4. Teil | Nightvision: Wenn die Nacht zum Tag wird
In Nieder- und Oberösterreich dürfen nach einer Änderung des jeweiligen Jagdgesetzes im Rahmen der nächtlichen Wildschweinjagd auch künstliche Nachtzielhilfen verwendet werden. – 4. Teil einer umfassenden WEIDWERK-Serie, die den interessierten Jäger im wahrsten Sinne des Wortes „erleuchten“ wird: Zielgeräte mit Wärmebildtechnik.

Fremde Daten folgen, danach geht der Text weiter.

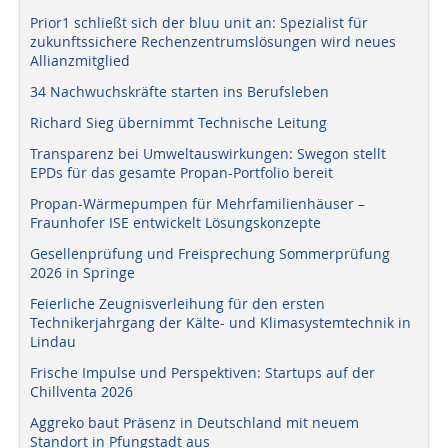
Prior1 schließt sich der bluu unit an: Spezialist für
zukunftssichere Rechenzentrumslösungen wird neues
Allianzmitglied
34 Nachwuchskräfte starten ins Berufsleben
Richard Sieg übernimmt Technische Leitung
Transparenz bei Umweltauswirkungen: Swegon stellt
EPDs für das gesamte Propan-Portfolio bereit
Propan-Wärmepumpen für Mehrfamilienhäuser –
Fraunhofer ISE entwickelt Lösungskonzepte
Gesellenprüfung und Freisprechung Sommerprüfung
2026 in Springe
Feierliche Zeugnisverleihung für den ersten
Technikerjahrgang der Kälte- und Klimasystemtechnik in
Lindau
Frische Impulse und Perspektiven: Startups auf der
Chillventa 2026
Aggreko baut Präsenz in Deutschland mit neuem
Standort in Pfungstadt aus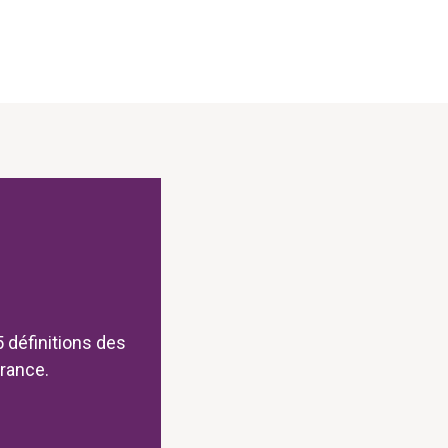
 définitions des
urance.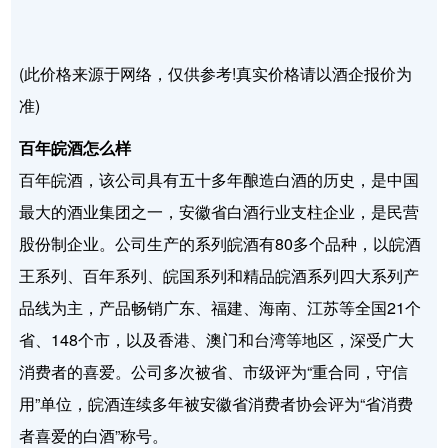
(此价格来源于网络，仅供参考!真实价格请以酒企报价为
准)
百年皖酒怎么样
百年皖酒，该公司具有五十多年酿造白酒的历史，是中国
最大的酒业集团之一，安徽省白酒行业支柱企业，是民营
股份制企业。公司生产的系列皖酒有80多个品种，以皖酒
王系列、百年系列、皖国系列和精品皖酒系列四大系列产
品线为主，产品畅销广东、福建、海南、江苏等全国21个
省、148个市，以及香港、澳门和台湾等地区，深受广大
消费者的喜爱。公司多次被省、市级评为“重合同，守信
用”单位，皖酒连续多年被安徽省消费者协会评为“省消费
者喜爱的白酒”称号。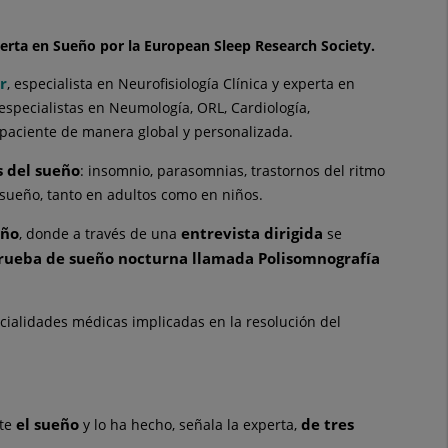
xperta en Sueño por la European Sleep Research Society.
r
, especialista en Neurofisiología Clínica y experta en
especialistas en Neumología, ORL, Cardiología,
l paciente de manera global y personalizada.
s del sueño
: insomnio, parasomnias, trastornos del ritmo
 sueño, tanto en adultos como en niños.
eño
entrevista dirigida
, donde a través de una
se
rueba de sueño nocturna llamada Polisomnografía
ecialidades médicas implicadas en la resolución del
el sueño
de tres
nte
y lo ha hecho, señala la experta,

Im Rahmen unserer Artikelserie über künstliche Nachtzielhilfen behandeln und testen wir diesmal drei elektronische Zielgeräte mit Wärmebildtechnik:
- Night Pearl Oracle 35
- ATN Mars 4 4,5–18×50
- Pulsar Thermion XP50
- Elektronische Zielgeräte mit Wärmebild
Elektronische Zielgeräte mit Wärmebildtechnik haben gegenüber Wärmebildvorsatzgeräten den Vorteil, dass alles an Technik in nur einem Gerät verbaut ist – bei Vorsatzgeräten müssen bekanntlich zwei Geräte (Zielfernrohr und Vorsatzgerät) miteinander gekoppelt werden. Wenn nun ein Zielfernrohr über ein sehr grobes Abkommen (Fadenkreuz) verfügt, das mehr vom Ziel überdeckt als ein feines, ist ein genaues Visieren speziell auf kleine Ziele in der Praxis oftmals schwierig. Dies potenziert sich beim Einsatz eines Vorsatzgeräts, weil derartige elektronische Nachtzielhilfen grundsätzlich mit eher kleinerer Vergrößerungseinstellung verwendet werden (müssen). Warum? Die Bildqualität ist bei kleiner Vergrößerung am besten. Wenn aber nun das Ziel aufgrund der geringen Vergrößerung naturgemäß klein dargestellt wird, ist auch ein feines Abkommen im Zielfernrohr erforderlich, um einen weidgerechten Schuss abgeben zu können.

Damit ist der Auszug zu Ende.